(Beginning of Data listing)

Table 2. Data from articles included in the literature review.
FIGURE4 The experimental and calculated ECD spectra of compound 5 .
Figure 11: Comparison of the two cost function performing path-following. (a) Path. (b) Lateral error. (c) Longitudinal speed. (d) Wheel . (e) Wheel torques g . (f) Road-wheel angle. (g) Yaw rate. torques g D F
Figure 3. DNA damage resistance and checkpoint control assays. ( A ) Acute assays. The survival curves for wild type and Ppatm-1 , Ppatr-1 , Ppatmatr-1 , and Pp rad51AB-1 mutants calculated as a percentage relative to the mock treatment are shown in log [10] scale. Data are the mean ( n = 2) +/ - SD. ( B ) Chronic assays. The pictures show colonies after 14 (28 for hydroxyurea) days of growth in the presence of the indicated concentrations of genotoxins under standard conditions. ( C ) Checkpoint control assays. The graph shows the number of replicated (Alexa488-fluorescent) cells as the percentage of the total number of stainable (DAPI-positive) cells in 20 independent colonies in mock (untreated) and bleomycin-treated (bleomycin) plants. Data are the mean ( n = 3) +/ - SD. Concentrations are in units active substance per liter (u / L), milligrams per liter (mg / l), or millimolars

(End of Data listing)
(Beginning of Data listing)

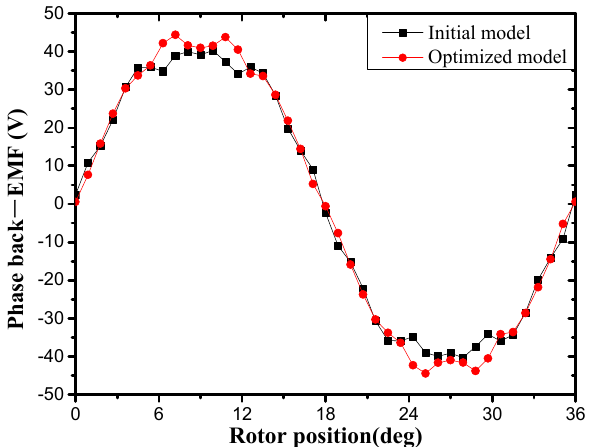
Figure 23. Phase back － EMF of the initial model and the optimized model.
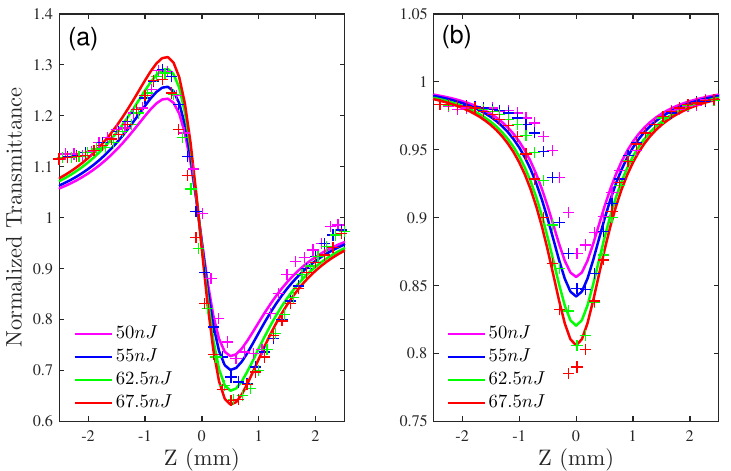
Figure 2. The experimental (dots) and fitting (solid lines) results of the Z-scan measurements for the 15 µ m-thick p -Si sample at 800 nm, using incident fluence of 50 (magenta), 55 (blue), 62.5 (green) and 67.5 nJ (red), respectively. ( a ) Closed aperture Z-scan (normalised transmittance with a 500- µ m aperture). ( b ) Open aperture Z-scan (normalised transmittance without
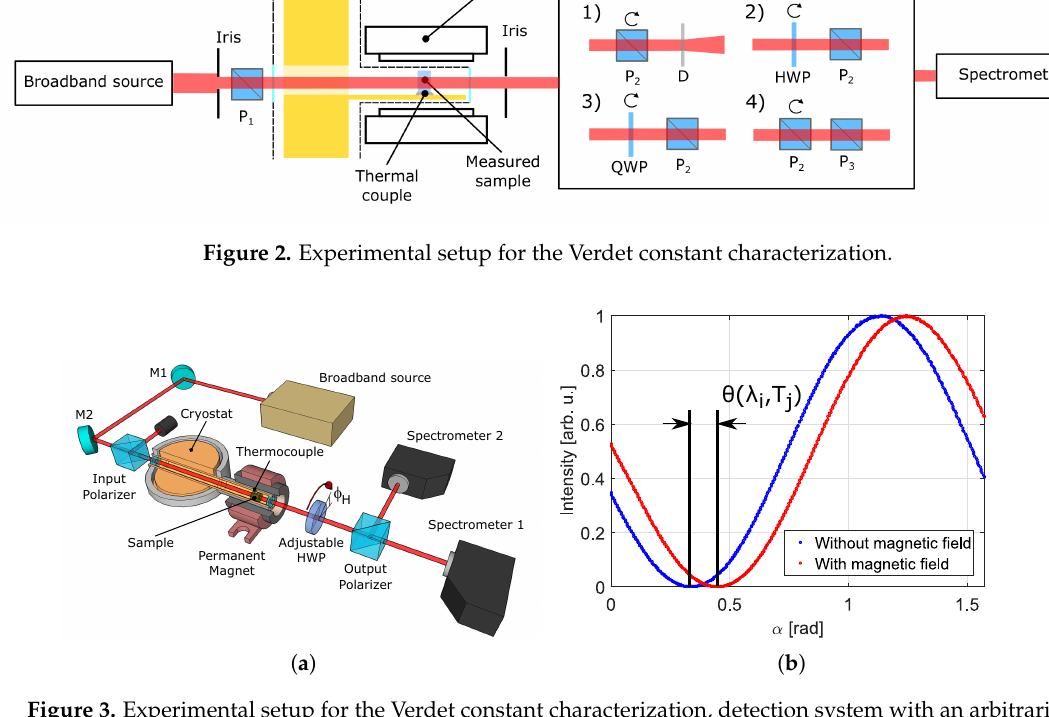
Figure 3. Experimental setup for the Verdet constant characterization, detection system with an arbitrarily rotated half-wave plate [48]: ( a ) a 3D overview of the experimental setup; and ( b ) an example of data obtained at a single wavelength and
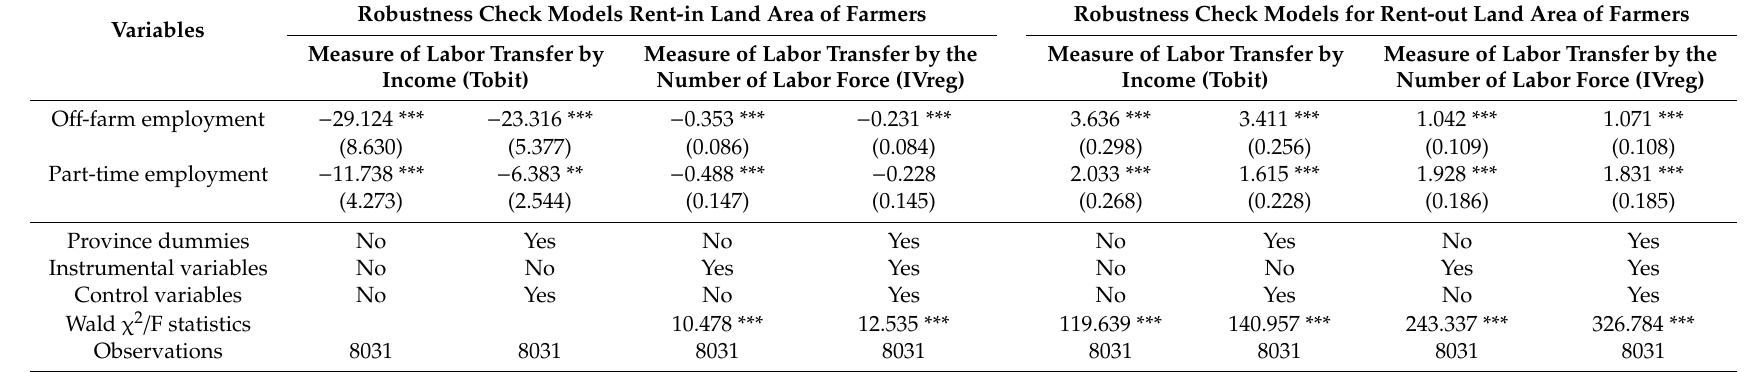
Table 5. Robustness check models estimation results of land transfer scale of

(End of Data listing)

In the entries, find every line holding "Table" and copy it.

- Your solution
Table 2. Data from articles included in the literature review.
Table 5. Robustness check models estimation results of land transfer scale of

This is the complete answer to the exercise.